その浅井の画業を同館の所蔵する4つの日記を軸に紹介するのが本展で、約2400件に及ぶコレクションから、収蔵後初公開8点を含む約350点の作品と資料が公開されます。各地を旅した浅井の足跡をたどりながら、作品とじっくり向き合うまたとない機会となります。

続いては大正期に活躍した洋画家・中村彝の回顧展です。茨城県立近代美術館にて『没後100年 中村彝展―アトリエから世界へ』が開かれます。



『没後100年 中村彝展―アトリエから世界へ』@茨城県立近代美術館(11/10~2025/1/13)

1887年、茨城県水戸市に生まれた中村彝は絵の道を志すと、第3回文展への初入選以降、新進洋画家として注目され、下落合にアトリエを構えて制作に励むも、1924年に肺結核によってわずか37年にて生涯を閉じました。


今回の回顧展では、重要文化財『エロシェンコ氏の像』や第3回文展への入選作『巌』、さらに約半世紀ぶりに公開される作品など約120点の作品にて中村の画業を明らかにします。

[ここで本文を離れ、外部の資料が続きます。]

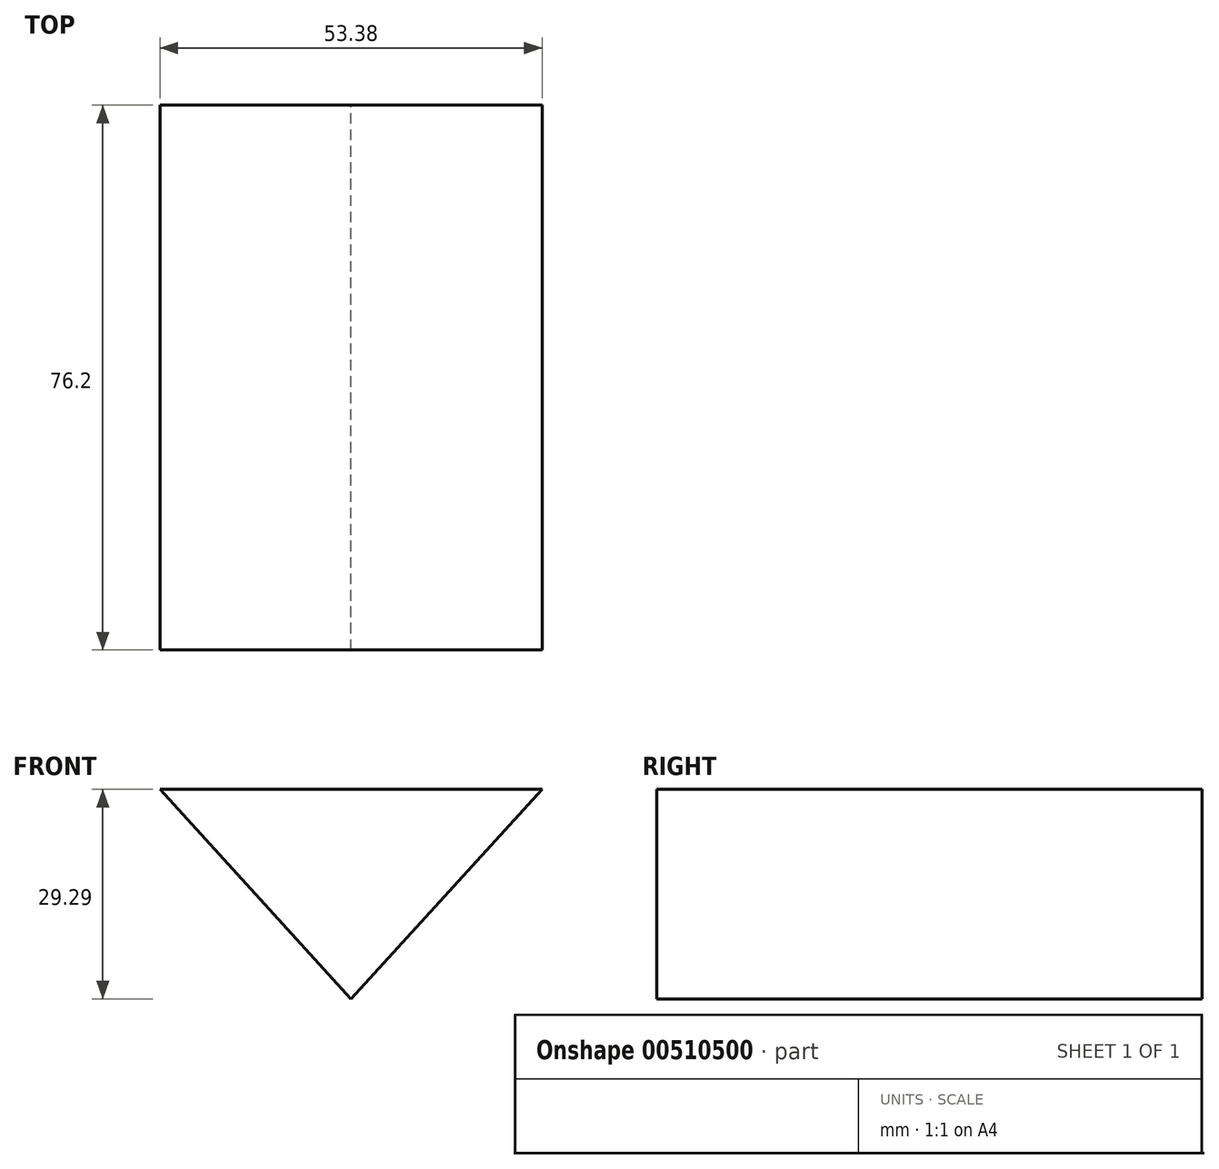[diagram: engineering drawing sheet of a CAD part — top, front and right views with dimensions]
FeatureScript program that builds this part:
annotation { "Feature Type Name" : "Feature", "Feature Type Description" : "" }
export const myFeature = defineFeature(function(context is Context, id is Id, definition is map)
    precondition{}
    {
        {
            var Q0;
            Q0=qCreatedBy(makeId("Front.planeOp"),FACE);
            var sketch = newSketch(context, id + "F0", { "sketchPlane" : qUnion([Q0])});
            skLineSegment(sketch, "E0", {"start": v(-26.69, 34.42) * mm, "end": v(26.69, 34.42) * mm});
            skLineSegment(sketch, "E1", {"start": v(-26.69, 34.42) * mm, "end": v(0, 5.13) * mm});
            skLineSegment(sketch, "E2", {"start": v(0, 5.13) * mm, "end": v(26.69, 34.42) * mm});
            skSolve(sketch);
        }
        {
            var Q0;
            Q0 = qSketchRegion(id + "F0", true);
            extrude(context, id + "F1", {"entities" : qUnion([Q0]), "depth" : 76.2 * mm});
        }
    });
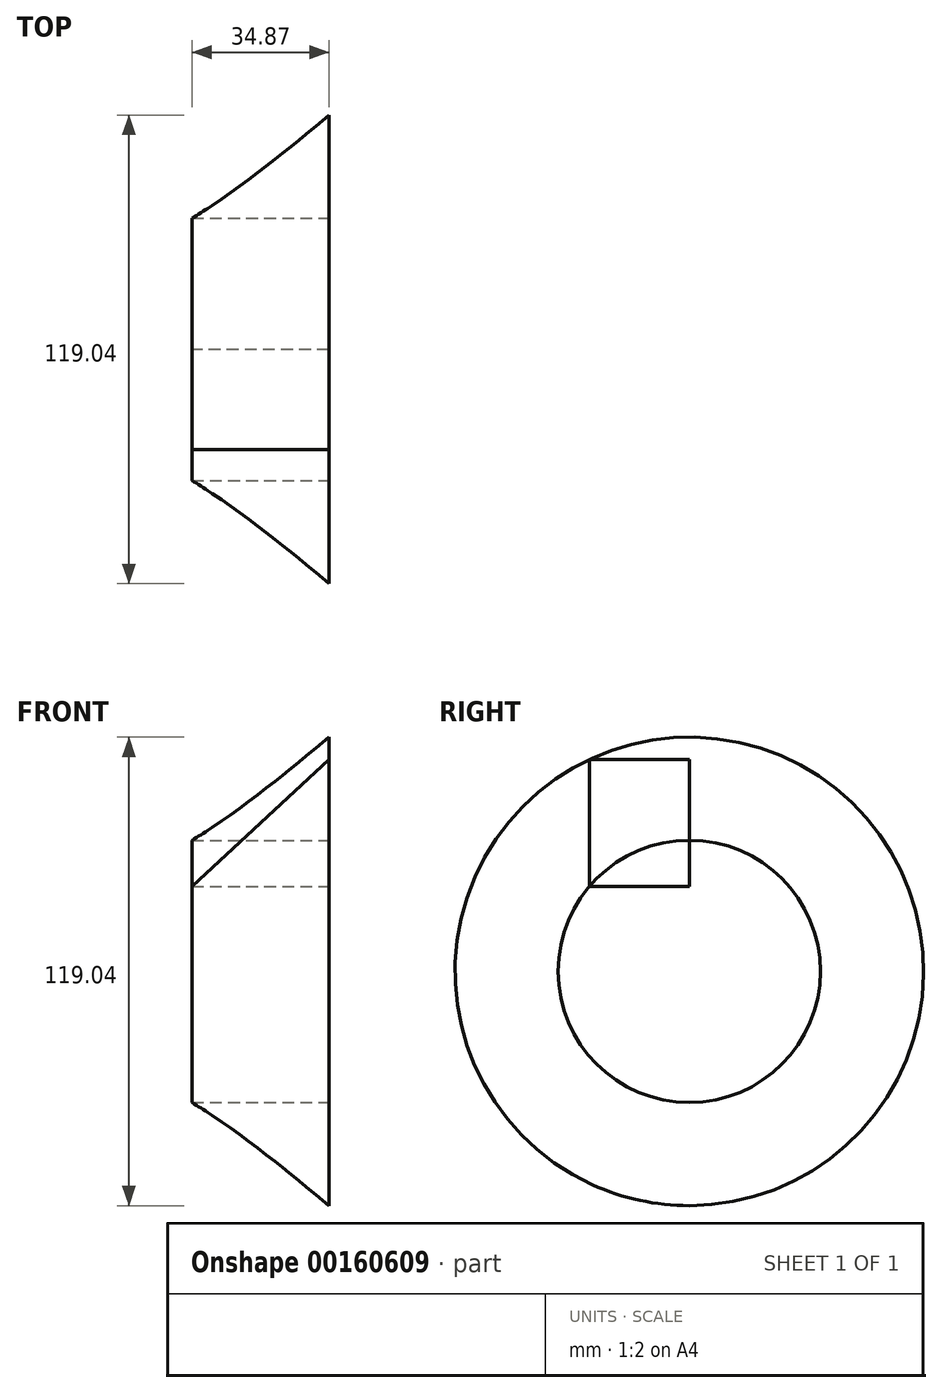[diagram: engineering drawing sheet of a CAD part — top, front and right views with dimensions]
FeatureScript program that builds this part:
annotation { "Feature Type Name" : "Feature", "Feature Type Description" : "" }
export const myFeature = defineFeature(function(context is Context, id is Id, definition is map)
    precondition{}
    {
        {
            var Q0;
            Q0=qCreatedBy(makeId("Front.planeOp"),FACE);
            var sketch = newSketch(context, id + "F0", { "sketchPlane" : qUnion([Q0])});
            skLineSegment(sketch, "E0", {"start": v(-29.6, 41.47) * mm, "end": v(-51.13, 21.55) * mm});
            skLineSegment(sketch, "E1", {"start": v(-51.13, 21.55) * mm, "end": v(-16.26, 21.55) * mm});
            skLineSegment(sketch, "E2", {"start": v(-16.26, 21.55) * mm, "end": v(-16.26, 53.82) * mm});
            skLineSegment(sketch, "E3", {"start": v(-16.26, 53.82) * mm, "end": v(-31.53, 39.69) * mm});
            skLineSegment(sketch, "E4", {"start": v(0, 0) * mm, "end": v(0, 57.8) * mm});
            skSolve(sketch);
        }
        {
            var Q0;
            Q0 = qSketchRegion(id + "F0", true);
            extrude(context, id + "F1", {"entities" : qUnion([Q0]), "depth" : 25.4 * mm});
        }
        {
            var Q0;
            Q0=qCreatedBy(makeId("Top.planeOp"),FACE);
            var sketch = newSketch(context, id + "F2", { "sketchPlane" : qUnion([Q0])});
            skLineSegment(sketch, "E5", {"start": v(0, -22.83) * mm, "end": v(0, 20.62) * mm});
            skLineSegment(sketch, "E6", {"start": v(0, 0) * mm, "end": v(21.77, 0) * mm});
            skLineSegment(sketch, "E7", {"start": v(21.77, 0) * mm, "end": v(-17.55, 0) * mm});
            skSolve(sketch);
        }
        {
            var Q0;
            Q0=makeQuery(id+"F1.opExtrude","CAP_FACE",FACE,{"disambiguationData":[OSD([sQuery(id+"F0.wireOp",EDGE,"E0"),sQuery(id+"F0.wireOp",EDGE,"E1"),sQuery(id+"F0.wireOp",EDGE,"E2"),sQuery(id+"F0.wireOp",EDGE,"E3")])],"isStart":false});
            var Q1;
            Q1=sQuery(id+"F2.wireOp",EDGE,"E7");
            revolve(context, id + "F3", {"entities" : qUnion([Q0]), "axis" : qUnion([Q1]), "revolveType" : RevolveType.FULL});
        }
    });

なお展示は同館のみの単独開催となり、他館への巡回はありません。

ラストは現代美術です。渋谷区立松濤美術館にて『須田悦弘展』が行われます。



『須田悦弘展』@渋谷区立松濤美術館(11/30~2025/2/2)

本物と見間違うほどリアルな草花や雑草の木彫を手がける須田悦弘は、思いがけない場所に作品をさりげなく設置することで知られ、空間と作品が一体となるインスタレーションで人気を集めてきました。


その須田の都内の美術館としては25年ぶりの個展が本展で、初期作品やドローイング、また近年取り組んでいる古美術品の欠損部分を木彫で補う補作の作品などが公開されます。哲学の建築家とも呼ばれる白井晟一の瞑想的な建築空間との響きあいにも注目が集まりそうです。

ブログは不定期での更新となります。今月もよろしくお願いいたします。